# NBD: Ibanez Soundgear SR5005E-OL Prestige



## simonXsludge (Apr 2, 2012)

Ibanez delivered this stunning beauty of a bass to my doorstep and it's sitting here until my bassist comes to pick it up. Would love to keep it myself. It plays like butter, sounds awesome unplugged, the build quality is impeccable and it's just really some next level shit!

Took a shitty photo with my iPhone, but better than nothing.


----------



## Bevo (Apr 2, 2012)

That is really sexy!
Love the Gold hardware on the plain wood finish..

I need to look that one up to see what type of EQ system it uses..


----------



## Tranquilliser (Apr 2, 2012)

Dear god.
That is beautiful


----------



## davisjom (Apr 2, 2012)

Your bassist is a lucky man


----------



## Sepultorture (Apr 2, 2012)

seriously the ONLY time i like gold hardware on any guitar or bass and it's on this beast, the wnege and gold looks boss together


----------



## Origin (Apr 2, 2012)

Jesus.

Christ.


----------



## Ruins (Apr 2, 2012)

i am totally jelly pens right now


----------



## ZEBOV (Apr 2, 2012)

The most beautiful bass Ibanez has ever made. I'm hell bent on having one of these by the end of the year, but with 6 strings though.
GET A VIDEO! There are so few videos of this on youtube! And make sure you show the neck profile in the video.


----------



## simonXsludge (Apr 2, 2012)

ZEBOV said:


> GET A VIDEO! There are so few videos of this on youtube! And make sure you show the neck profile in the video.
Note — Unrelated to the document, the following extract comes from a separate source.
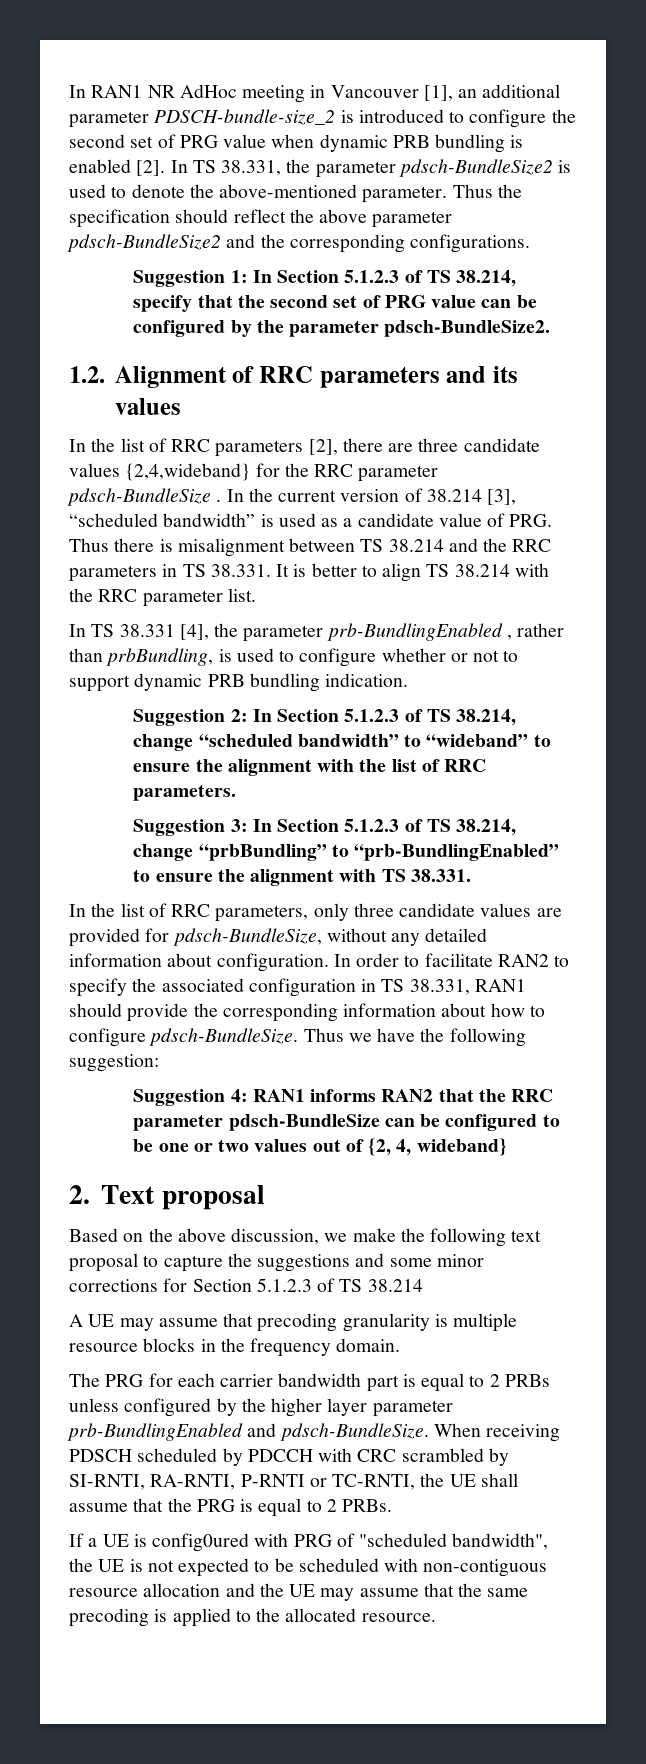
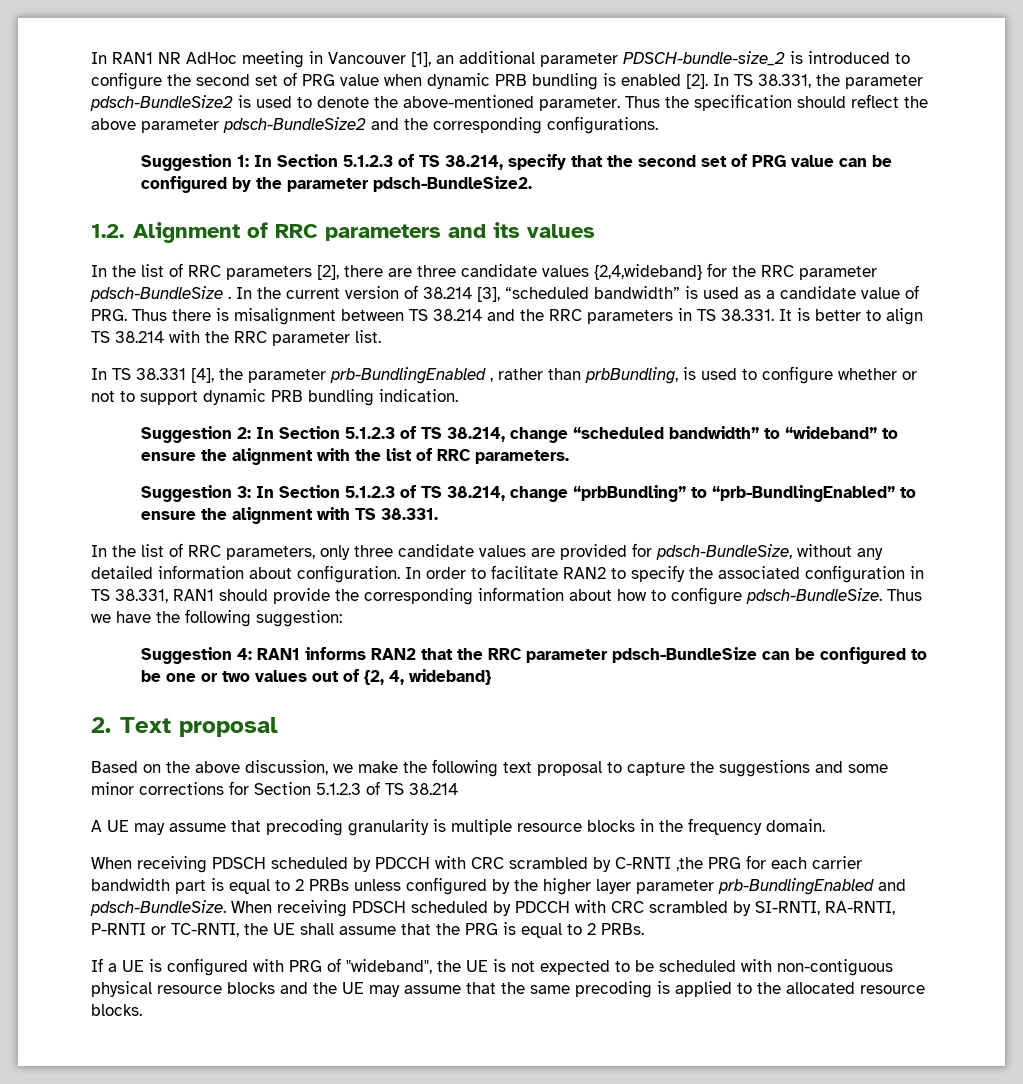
[69,1373,100,1387] The -> [91,856,703,873] When receiving PDSCH scheduled by PDCCH with CRC scrambled by C-RNTI ,the
[152,1533,250,1552] config0ured -> [167,958,248,976] configured
[359,1533,549,1550] "scheduled bandwidth", -> [346,959,432,974] "wideband",
[69,1583,221,1597] resource allocation -> [91,981,275,997] physical resource blocks
[361,1613,436,1622] resource. -> [860,985,925,994] [91,1004,142,1016] resource blocks.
My bassist picked it up already. He isn't much of a networker, so I don't think I will be able to post a video too soon. Maybe when we're tracking the bass for the new album.


----------



## Bigsby (Apr 2, 2012)

not only do these basses look gorgeous but they sound amazing


----------



## Powermetalbass (Apr 10, 2012)

I usually don't like gold hardware, but on natural wood finish it looks kinda sexy


----------